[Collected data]

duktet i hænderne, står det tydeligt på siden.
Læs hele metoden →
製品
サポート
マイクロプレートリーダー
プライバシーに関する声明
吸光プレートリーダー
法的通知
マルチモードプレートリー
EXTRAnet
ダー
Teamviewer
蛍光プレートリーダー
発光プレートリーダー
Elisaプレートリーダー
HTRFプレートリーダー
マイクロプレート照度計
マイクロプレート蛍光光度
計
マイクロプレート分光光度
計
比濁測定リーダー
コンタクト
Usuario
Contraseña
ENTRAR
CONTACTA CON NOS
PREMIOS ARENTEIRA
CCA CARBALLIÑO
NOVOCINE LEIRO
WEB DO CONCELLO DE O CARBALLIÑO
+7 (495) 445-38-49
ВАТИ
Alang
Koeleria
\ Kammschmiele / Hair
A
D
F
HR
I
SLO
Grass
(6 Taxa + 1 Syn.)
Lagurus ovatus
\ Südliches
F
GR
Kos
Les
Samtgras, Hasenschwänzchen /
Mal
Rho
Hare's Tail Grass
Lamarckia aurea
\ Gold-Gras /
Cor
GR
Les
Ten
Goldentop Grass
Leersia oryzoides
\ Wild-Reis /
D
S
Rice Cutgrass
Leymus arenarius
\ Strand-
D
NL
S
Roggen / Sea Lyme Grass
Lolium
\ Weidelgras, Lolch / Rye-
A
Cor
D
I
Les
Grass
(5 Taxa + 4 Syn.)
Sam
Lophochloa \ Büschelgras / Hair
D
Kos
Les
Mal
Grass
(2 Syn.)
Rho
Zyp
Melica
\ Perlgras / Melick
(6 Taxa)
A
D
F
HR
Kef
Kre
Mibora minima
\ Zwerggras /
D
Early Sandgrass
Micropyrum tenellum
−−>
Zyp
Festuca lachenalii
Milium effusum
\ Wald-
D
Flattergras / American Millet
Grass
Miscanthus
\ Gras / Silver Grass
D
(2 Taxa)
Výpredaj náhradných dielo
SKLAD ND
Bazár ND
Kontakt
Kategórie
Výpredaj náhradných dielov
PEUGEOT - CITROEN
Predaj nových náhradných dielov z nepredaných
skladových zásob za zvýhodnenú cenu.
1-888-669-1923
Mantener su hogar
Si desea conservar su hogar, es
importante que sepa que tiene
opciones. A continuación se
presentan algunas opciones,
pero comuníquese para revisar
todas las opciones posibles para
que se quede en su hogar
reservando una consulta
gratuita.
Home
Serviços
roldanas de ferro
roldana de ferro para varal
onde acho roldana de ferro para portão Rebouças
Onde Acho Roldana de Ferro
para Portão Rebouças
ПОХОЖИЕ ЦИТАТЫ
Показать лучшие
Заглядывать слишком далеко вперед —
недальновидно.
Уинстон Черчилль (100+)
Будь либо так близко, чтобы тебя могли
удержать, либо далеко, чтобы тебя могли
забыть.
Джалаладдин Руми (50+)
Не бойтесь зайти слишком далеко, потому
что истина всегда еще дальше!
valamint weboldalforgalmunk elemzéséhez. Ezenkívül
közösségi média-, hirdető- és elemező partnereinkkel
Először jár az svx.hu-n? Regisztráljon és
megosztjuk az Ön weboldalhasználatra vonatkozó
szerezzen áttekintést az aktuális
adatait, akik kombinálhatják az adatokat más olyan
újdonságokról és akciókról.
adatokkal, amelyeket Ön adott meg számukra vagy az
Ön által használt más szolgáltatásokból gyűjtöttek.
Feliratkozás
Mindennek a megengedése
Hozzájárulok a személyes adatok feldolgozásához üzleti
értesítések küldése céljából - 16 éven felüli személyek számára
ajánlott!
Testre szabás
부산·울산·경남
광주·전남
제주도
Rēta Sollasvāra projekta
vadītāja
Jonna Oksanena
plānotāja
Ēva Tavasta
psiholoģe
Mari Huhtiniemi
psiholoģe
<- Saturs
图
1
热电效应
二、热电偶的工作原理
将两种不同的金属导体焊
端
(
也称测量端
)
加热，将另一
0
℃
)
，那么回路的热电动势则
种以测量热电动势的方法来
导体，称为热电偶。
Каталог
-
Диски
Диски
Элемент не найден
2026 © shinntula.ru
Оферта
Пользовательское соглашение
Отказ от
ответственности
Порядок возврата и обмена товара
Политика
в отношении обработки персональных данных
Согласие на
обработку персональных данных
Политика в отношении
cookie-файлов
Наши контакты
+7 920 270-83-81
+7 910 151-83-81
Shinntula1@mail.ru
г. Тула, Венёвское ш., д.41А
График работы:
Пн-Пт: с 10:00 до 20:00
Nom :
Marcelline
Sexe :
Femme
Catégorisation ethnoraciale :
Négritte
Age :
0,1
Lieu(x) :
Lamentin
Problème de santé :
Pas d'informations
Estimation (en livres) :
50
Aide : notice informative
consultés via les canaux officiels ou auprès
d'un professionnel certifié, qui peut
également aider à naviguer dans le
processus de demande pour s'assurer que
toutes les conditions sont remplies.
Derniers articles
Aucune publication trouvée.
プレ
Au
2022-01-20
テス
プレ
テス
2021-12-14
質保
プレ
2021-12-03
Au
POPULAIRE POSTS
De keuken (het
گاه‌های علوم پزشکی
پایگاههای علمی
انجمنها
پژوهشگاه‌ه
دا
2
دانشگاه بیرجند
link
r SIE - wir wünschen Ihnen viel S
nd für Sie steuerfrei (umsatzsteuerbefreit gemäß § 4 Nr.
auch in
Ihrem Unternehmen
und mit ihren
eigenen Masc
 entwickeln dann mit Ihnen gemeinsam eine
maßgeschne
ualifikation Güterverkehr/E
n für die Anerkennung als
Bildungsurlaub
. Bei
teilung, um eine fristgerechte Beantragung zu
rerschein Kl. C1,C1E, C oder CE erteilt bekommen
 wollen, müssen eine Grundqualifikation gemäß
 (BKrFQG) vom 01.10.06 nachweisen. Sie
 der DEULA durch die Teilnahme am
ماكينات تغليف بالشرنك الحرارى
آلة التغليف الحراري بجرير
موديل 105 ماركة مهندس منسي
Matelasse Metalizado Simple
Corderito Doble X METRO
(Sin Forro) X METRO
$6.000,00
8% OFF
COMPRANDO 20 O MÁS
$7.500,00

■ **JOB ITEM**
When you repeat the data, keep each line exactly as given.

■ **SOLUTION TO THE PROBLEM**
duktet i hænderne, står det tydeligt på siden.
Læs hele metoden →
製品
サポート
マイクロプレートリーダー
プライバシーに関する声明
吸光プレートリーダー
法的通知
マルチモードプレートリー
EXTRAnet
ダー
Teamviewer
蛍光プレートリーダー
発光プレートリーダー
Elisaプレートリーダー
HTRFプレートリーダー
マイクロプレート照度計
マイクロプレート蛍光光度
計
マイクロプレート分光光度
計
比濁測定リーダー
コンタクト
Usuario
Contraseña
ENTRAR
CONTACTA CON NOS
PREMIOS ARENTEIRA
CCA CARBALLIÑO
NOVOCINE LEIRO
WEB DO CONCELLO DE O CARBALLIÑO
+7 (495) 445-38-49
ВАТИ
Alang
Koeleria
\ Kammschmiele / Hair
A
D
F
HR
I
SLO
Grass
(6 Taxa + 1 Syn.)
Lagurus ovatus
\ Südliches
F
GR
Kos
Les
Samtgras, Hasenschwänzchen /
Mal
Rho
Hare's Tail Grass
Lamarckia aurea
\ Gold-Gras /
Cor
GR
Les
Ten
Goldentop Grass
Leersia oryzoides
\ Wild-Reis /
D
S
Rice Cutgrass
Leymus arenarius
\ Strand-
D
NL
S
Roggen / Sea Lyme Grass
Lolium
\ Weidelgras, Lolch / Rye-
A
Cor
D
I
Les
Grass
(5 Taxa + 4 Syn.)
Sam
Lophochloa \ Büschelgras / Hair
D
Kos
Les
Mal
Grass
(2 Syn.)
Rho
Zyp
Melica
\ Perlgras / Melick
(6 Taxa)
A
D
F
HR
Kef
Kre
Mibora minima
\ Zwerggras /
D
Early Sandgrass
Micropyrum tenellum
−−>
Zyp
Festuca lachenalii
Milium effusum
\ Wald-
D
Flattergras / American Millet
Grass
Miscanthus
\ Gras / Silver Grass
D
(2 Taxa)
Výpredaj náhradných dielo
SKLAD ND
Bazár ND
Kontakt
Kategórie
Výpredaj náhradných dielov
PEUGEOT - CITROEN
Predaj nových náhradných dielov z nepredaných
skladových zásob za zvýhodnenú cenu.
1-888-669-1923
Mantener su hogar
Si desea conservar su hogar, es
importante que sepa que tiene
opciones. A continuación se
presentan algunas opciones,
pero comuníquese para revisar
todas las opciones posibles para
que se quede en su hogar
reservando una consulta
gratuita.
Home
Serviços
roldanas de ferro
roldana de ferro para varal
onde acho roldana de ferro para portão Rebouças
Onde Acho Roldana de Ferro
para Portão Rebouças
ПОХОЖИЕ ЦИТАТЫ
Показать лучшие
Заглядывать слишком далеко вперед —
недальновидно.
Уинстон Черчилль (100+)
Будь либо так близко, чтобы тебя могли
удержать, либо далеко, чтобы тебя могли
забыть.
Джалаладдин Руми (50+)
Не бойтесь зайти слишком далеко, потому
что истина всегда еще дальше!
valamint weboldalforgalmunk elemzéséhez. Ezenkívül
közösségi média-, hirdető- és elemező partnereinkkel
Először jár az svx.hu-n? Regisztráljon és
megosztjuk az Ön weboldalhasználatra vonatkozó
szerezzen áttekintést az aktuális
adatait, akik kombinálhatják az adatokat más olyan
újdonságokról és akciókról.
adatokkal, amelyeket Ön adott meg számukra vagy az
Ön által használt más szolgáltatásokból gyűjtöttek.
Feliratkozás
Mindennek a megengedése
Hozzájárulok a személyes adatok feldolgozásához üzleti
értesítések küldése céljából - 16 éven felüli személyek számára
ajánlott!
Testre szabás
부산·울산·경남
광주·전남
제주도
Rēta Sollasvāra projekta
vadītāja
Jonna Oksanena
plānotāja
Ēva Tavasta
psiholoģe
Mari Huhtiniemi
psiholoģe
<- Saturs
图
1
热电效应
二、热电偶的工作原理
将两种不同的金属导体焊
端
(
也称测量端
)
加热，将另一
0
℃
)
，那么回路的热电动势则
种以测量热电动势的方法来
导体，称为热电偶。
Каталог
-
Диски
Диски
Элемент не найден
2026 © shinntula.ru
Оферта
Пользовательское соглашение
Отказ от
ответственности
Порядок возврата и обмена товара
Политика
в отношении обработки персональных данных
Согласие на
обработку персональных данных
Политика в отношении
cookie-файлов
Наши контакты
+7 920 270-83-81
+7 910 151-83-81
Shinntula1@mail.ru
г. Тула, Венёвское ш., д.41А
График работы:
Пн-Пт: с 10:00 до 20:00
Nom :
Marcelline
Sexe :
Femme
Catégorisation ethnoraciale :
Négritte
Age :
0,1
Lieu(x) :
Lamentin
Problème de santé :
Pas d'informations
Estimation (en livres) :
50
Aide : notice informative
consultés via les canaux officiels ou auprès
d'un professionnel certifié, qui peut
également aider à naviguer dans le
processus de demande pour s'assurer que
toutes les conditions sont remplies.
Derniers articles
Aucune publication trouvée.
プレ
Au
2022-01-20
テス
プレ
テス
2021-12-14
質保
プレ
2021-12-03
Au
POPULAIRE POSTS
De keuken (het
گاه‌های علوم پزشکی
پایگاههای علمی
انجمنها
پژوهشگاه‌ه
دا
2
دانشگاه بیرجند
link
r SIE - wir wünschen Ihnen viel S
nd für Sie steuerfrei (umsatzsteuerbefreit gemäß § 4 Nr.
auch in
Ihrem Unternehmen
und mit ihren
eigenen Masc
 entwickeln dann mit Ihnen gemeinsam eine
maßgeschne
ualifikation Güterverkehr/E
n für die Anerkennung als
Bildungsurlaub
. Bei
teilung, um eine fristgerechte Beantragung zu
rerschein Kl. C1,C1E, C oder CE erteilt bekommen
 wollen, müssen eine Grundqualifikation gemäß
 (BKrFQG) vom 01.10.06 nachweisen. Sie
 der DEULA durch die Teilnahme am
ماكينات تغليف بالشرنك الحرارى
آلة التغليف الحراري بجرير
موديل 105 ماركة مهندس منسي
Matelasse Metalizado Simple
Corderito Doble X METRO
(Sin Forro) X METRO
$6.000,00
8% OFF
COMPRANDO 20 O MÁS
$7.500,00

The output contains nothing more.